*** Data provided ***
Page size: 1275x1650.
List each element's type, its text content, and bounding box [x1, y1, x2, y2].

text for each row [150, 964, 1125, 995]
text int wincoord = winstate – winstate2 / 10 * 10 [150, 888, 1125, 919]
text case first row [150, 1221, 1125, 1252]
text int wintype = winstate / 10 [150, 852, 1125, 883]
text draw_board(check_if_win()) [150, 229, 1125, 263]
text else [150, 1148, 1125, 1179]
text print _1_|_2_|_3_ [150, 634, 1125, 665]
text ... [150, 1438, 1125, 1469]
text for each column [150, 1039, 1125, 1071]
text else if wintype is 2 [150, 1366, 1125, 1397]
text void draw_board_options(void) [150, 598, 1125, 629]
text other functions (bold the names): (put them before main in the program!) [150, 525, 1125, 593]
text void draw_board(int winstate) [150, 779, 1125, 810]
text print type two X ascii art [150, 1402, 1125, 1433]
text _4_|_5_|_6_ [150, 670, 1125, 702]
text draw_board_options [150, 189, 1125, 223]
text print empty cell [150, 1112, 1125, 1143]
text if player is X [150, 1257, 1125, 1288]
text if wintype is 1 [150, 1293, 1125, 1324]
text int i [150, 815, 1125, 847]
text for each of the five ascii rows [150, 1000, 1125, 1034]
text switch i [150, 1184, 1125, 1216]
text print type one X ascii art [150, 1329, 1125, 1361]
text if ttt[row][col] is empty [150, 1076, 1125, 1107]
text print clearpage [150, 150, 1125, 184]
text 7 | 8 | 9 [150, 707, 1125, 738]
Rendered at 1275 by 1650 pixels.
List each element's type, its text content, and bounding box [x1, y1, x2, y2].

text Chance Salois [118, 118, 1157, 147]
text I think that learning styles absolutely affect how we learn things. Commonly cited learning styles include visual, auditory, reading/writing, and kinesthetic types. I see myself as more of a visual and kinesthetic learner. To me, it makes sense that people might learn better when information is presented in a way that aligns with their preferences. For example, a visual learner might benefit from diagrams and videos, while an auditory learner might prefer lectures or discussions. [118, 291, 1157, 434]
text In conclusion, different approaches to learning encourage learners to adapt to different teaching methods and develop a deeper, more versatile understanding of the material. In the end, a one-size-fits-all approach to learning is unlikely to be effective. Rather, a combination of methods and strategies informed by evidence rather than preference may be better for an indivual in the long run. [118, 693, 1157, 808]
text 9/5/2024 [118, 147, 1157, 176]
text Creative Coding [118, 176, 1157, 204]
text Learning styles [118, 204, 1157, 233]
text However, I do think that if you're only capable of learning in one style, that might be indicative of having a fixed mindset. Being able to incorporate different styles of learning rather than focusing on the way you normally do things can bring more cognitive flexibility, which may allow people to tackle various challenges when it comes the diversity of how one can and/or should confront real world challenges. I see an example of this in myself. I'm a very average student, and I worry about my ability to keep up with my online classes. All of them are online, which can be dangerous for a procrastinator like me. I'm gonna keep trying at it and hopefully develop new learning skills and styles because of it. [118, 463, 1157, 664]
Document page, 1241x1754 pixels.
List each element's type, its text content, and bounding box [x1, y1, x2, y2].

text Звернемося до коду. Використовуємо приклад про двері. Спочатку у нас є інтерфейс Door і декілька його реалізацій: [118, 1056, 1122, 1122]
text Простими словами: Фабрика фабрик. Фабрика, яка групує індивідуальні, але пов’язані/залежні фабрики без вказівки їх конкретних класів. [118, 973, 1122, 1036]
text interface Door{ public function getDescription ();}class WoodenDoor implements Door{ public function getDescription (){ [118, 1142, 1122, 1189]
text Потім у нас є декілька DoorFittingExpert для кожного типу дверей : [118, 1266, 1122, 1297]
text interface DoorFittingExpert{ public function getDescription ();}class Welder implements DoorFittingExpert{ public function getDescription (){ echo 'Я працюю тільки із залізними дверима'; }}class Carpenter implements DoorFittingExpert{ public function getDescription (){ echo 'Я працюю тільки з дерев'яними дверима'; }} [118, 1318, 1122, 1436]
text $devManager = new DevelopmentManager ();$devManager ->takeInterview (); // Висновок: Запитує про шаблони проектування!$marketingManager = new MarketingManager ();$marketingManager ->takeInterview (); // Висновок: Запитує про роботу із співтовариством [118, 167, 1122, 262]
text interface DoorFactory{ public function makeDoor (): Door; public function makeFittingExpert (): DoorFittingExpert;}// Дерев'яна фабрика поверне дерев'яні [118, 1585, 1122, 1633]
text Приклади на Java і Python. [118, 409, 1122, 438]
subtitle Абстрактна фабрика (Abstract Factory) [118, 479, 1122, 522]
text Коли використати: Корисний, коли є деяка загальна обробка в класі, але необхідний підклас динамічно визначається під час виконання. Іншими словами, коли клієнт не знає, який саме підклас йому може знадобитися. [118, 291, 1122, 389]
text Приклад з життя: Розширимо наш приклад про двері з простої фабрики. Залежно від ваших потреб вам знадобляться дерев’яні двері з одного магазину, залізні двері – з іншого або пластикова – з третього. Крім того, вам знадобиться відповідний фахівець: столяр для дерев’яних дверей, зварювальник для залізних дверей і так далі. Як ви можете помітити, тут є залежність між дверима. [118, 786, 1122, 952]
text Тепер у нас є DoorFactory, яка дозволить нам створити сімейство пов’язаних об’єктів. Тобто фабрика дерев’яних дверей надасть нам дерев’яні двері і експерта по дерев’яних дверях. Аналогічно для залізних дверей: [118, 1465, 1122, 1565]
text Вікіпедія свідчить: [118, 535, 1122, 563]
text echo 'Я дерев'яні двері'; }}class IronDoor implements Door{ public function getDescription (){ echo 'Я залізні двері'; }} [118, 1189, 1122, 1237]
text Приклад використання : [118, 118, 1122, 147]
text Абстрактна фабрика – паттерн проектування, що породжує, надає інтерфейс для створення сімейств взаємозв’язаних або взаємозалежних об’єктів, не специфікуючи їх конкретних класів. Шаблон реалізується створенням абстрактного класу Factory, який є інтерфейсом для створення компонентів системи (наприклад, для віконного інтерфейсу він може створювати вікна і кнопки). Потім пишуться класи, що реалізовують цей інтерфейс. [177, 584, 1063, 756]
***
Do this:
Please rewrite all the records above with every "wintype" changed to "win_type", and leave the rest unchanged.

The answer:
Page size: 1275x1650.
List each element's type, its text content, and bounding box [x1, y1, x2, y2].

text for each row [150, 964, 1125, 995]
text int wincoord = winstate – winstate2 / 10 * 10 [150, 888, 1125, 919]
text case first row [150, 1221, 1125, 1252]
text int win_type = winstate / 10 [150, 852, 1125, 883]
text draw_board(check_if_win()) [150, 229, 1125, 263]
text else [150, 1148, 1125, 1179]
text print _1_|_2_|_3_ [150, 634, 1125, 665]
text ... [150, 1438, 1125, 1469]
text for each column [150, 1039, 1125, 1071]
text else if win_type is 2 [150, 1366, 1125, 1397]
text void draw_board_options(void) [150, 598, 1125, 629]
text other functions (bold the names): (put them before main in the program!) [150, 525, 1125, 593]
text void draw_board(int winstate) [150, 779, 1125, 810]
text print type two X ascii art [150, 1402, 1125, 1433]
text _4_|_5_|_6_ [150, 670, 1125, 702]
text draw_board_options [150, 189, 1125, 223]
text print empty cell [150, 1112, 1125, 1143]
text if player is X [150, 1257, 1125, 1288]
text if win_type is 1 [150, 1293, 1125, 1324]
text int i [150, 815, 1125, 847]
text for each of the five ascii rows [150, 1000, 1125, 1034]
text switch i [150, 1184, 1125, 1216]
text print type one X ascii art [150, 1329, 1125, 1361]
text if ttt[row][col] is empty [150, 1076, 1125, 1107]
text print clearpage [150, 150, 1125, 184]
text 7 | 8 | 9 [150, 707, 1125, 738]
Rendered at 1275 by 1650 pixels.
List each element's type, its text content, and bounding box [x1, y1, x2, y2].

text Chance Salois [118, 118, 1157, 147]
text I think that learning styles absolutely affect how we learn things. Commonly cited learning styles include visual, auditory, reading/writing, and kinesthetic types. I see myself as more of a visual and kinesthetic learner. To me, it makes sense that people might learn better when information is presented in a way that aligns with their preferences. For example, a visual learner might benefit from diagrams and videos, while an auditory learner might prefer lectures or discussions. [118, 291, 1157, 434]
text In conclusion, different approaches to learning encourage learners to adapt to different teaching methods and develop a deeper, more versatile understanding of the material. In the end, a one-size-fits-all approach to learning is unlikely to be effective. Rather, a combination of methods and strategies informed by evidence rather than preference may be better for an indivual in the long run. [118, 693, 1157, 808]
text 9/5/2024 [118, 147, 1157, 176]
text Creative Coding [118, 176, 1157, 204]
text Learning styles [118, 204, 1157, 233]
text However, I do think that if you're only capable of learning in one style, that might be indicative of having a fixed mindset. Being able to incorporate different styles of learning rather than focusing on the way you normally do things can bring more cognitive flexibility, which may allow people to tackle various challenges when it comes the diversity of how one can and/or should confront real world challenges. I see an example of this in myself. I'm a very average student, and I worry about my ability to keep up with my online classes. All of them are online, which can be dangerous for a procrastinator like me. I'm gonna keep trying at it and hopefully develop new learning skills and styles because of it. [118, 463, 1157, 664]
Document page, 1241x1754 pixels.
List each element's type, its text content, and bounding box [x1, y1, x2, y2].

text Звернемося до коду. Використовуємо приклад про двері. Спочатку у нас є інтерфейс Door і декілька його реалізацій: [118, 1056, 1122, 1122]
text Простими словами: Фабрика фабрик. Фабрика, яка групує індивідуальні, але пов’язані/залежні фабрики без вказівки їх конкретних класів. [118, 973, 1122, 1036]
text interface Door{ public function getDescription ();}class WoodenDoor implements Door{ public function getDescription (){ [118, 1142, 1122, 1189]
text Потім у нас є декілька DoorFittingExpert для кожного типу дверей : [118, 1266, 1122, 1297]
text interface DoorFittingExpert{ public function getDescription ();}class Welder implements DoorFittingExpert{ public function getDescription (){ echo 'Я працюю тільки із залізними дверима'; }}class Carpenter implements DoorFittingExpert{ public function getDescription (){ echo 'Я працюю тільки з дерев'яними дверима'; }} [118, 1318, 1122, 1436]
text $devManager = new DevelopmentManager ();$devManager ->takeInterview (); // Висновок: Запитує про шаблони проектування!$marketingManager = new MarketingManager ();$marketingManager ->takeInterview (); // Висновок: Запитує про роботу із співтовариством [118, 167, 1122, 262]
text interface DoorFactory{ public function makeDoor (): Door; public function makeFittingExpert (): DoorFittingExpert;}// Дерев'яна фабрика поверне дерев'яні [118, 1585, 1122, 1633]
text Приклади на Java і Python. [118, 409, 1122, 438]
subtitle Абстрактна фабрика (Abstract Factory) [118, 479, 1122, 522]
text Коли використати: Корисний, коли є деяка загальна обробка в класі, але необхідний підклас динамічно визначається під час виконання. Іншими словами, коли клієнт не знає, який саме підклас йому може знадобитися. [118, 291, 1122, 389]
text Приклад з життя: Розширимо наш приклад про двері з простої фабрики. Залежно від ваших потреб вам знадобляться дерев’яні двері з одного магазину, залізні двері – з іншого або пластикова – з третього. Крім того, вам знадобиться відповідний фахівець: столяр для дерев’яних дверей, зварювальник для залізних дверей і так далі. Як ви можете помітити, тут є залежність між дверима. [118, 786, 1122, 952]
text Тепер у нас є DoorFactory, яка дозволить нам створити сімейство пов’язаних об’єктів. Тобто фабрика дерев’яних дверей надасть нам дерев’яні двері і експерта по дерев’яних дверях. Аналогічно для залізних дверей: [118, 1465, 1122, 1565]
text Вікіпедія свідчить: [118, 535, 1122, 563]
text echo 'Я дерев'яні двері'; }}class IronDoor implements Door{ public function getDescription (){ echo 'Я залізні двері'; }} [118, 1189, 1122, 1237]
text Приклад використання : [118, 118, 1122, 147]
text Абстрактна фабрика – паттерн проектування, що породжує, надає інтерфейс для створення сімейств взаємозв’язаних або взаємозалежних об’єктів, не специфікуючи їх конкретних класів. Шаблон реалізується створенням абстрактного класу Factory, який є інтерфейсом для створення компонентів системи (наприклад, для віконного інтерфейсу він може створювати вікна і кнопки). Потім пишуться класи, що реалізовують цей інтерфейс. [177, 584, 1063, 756]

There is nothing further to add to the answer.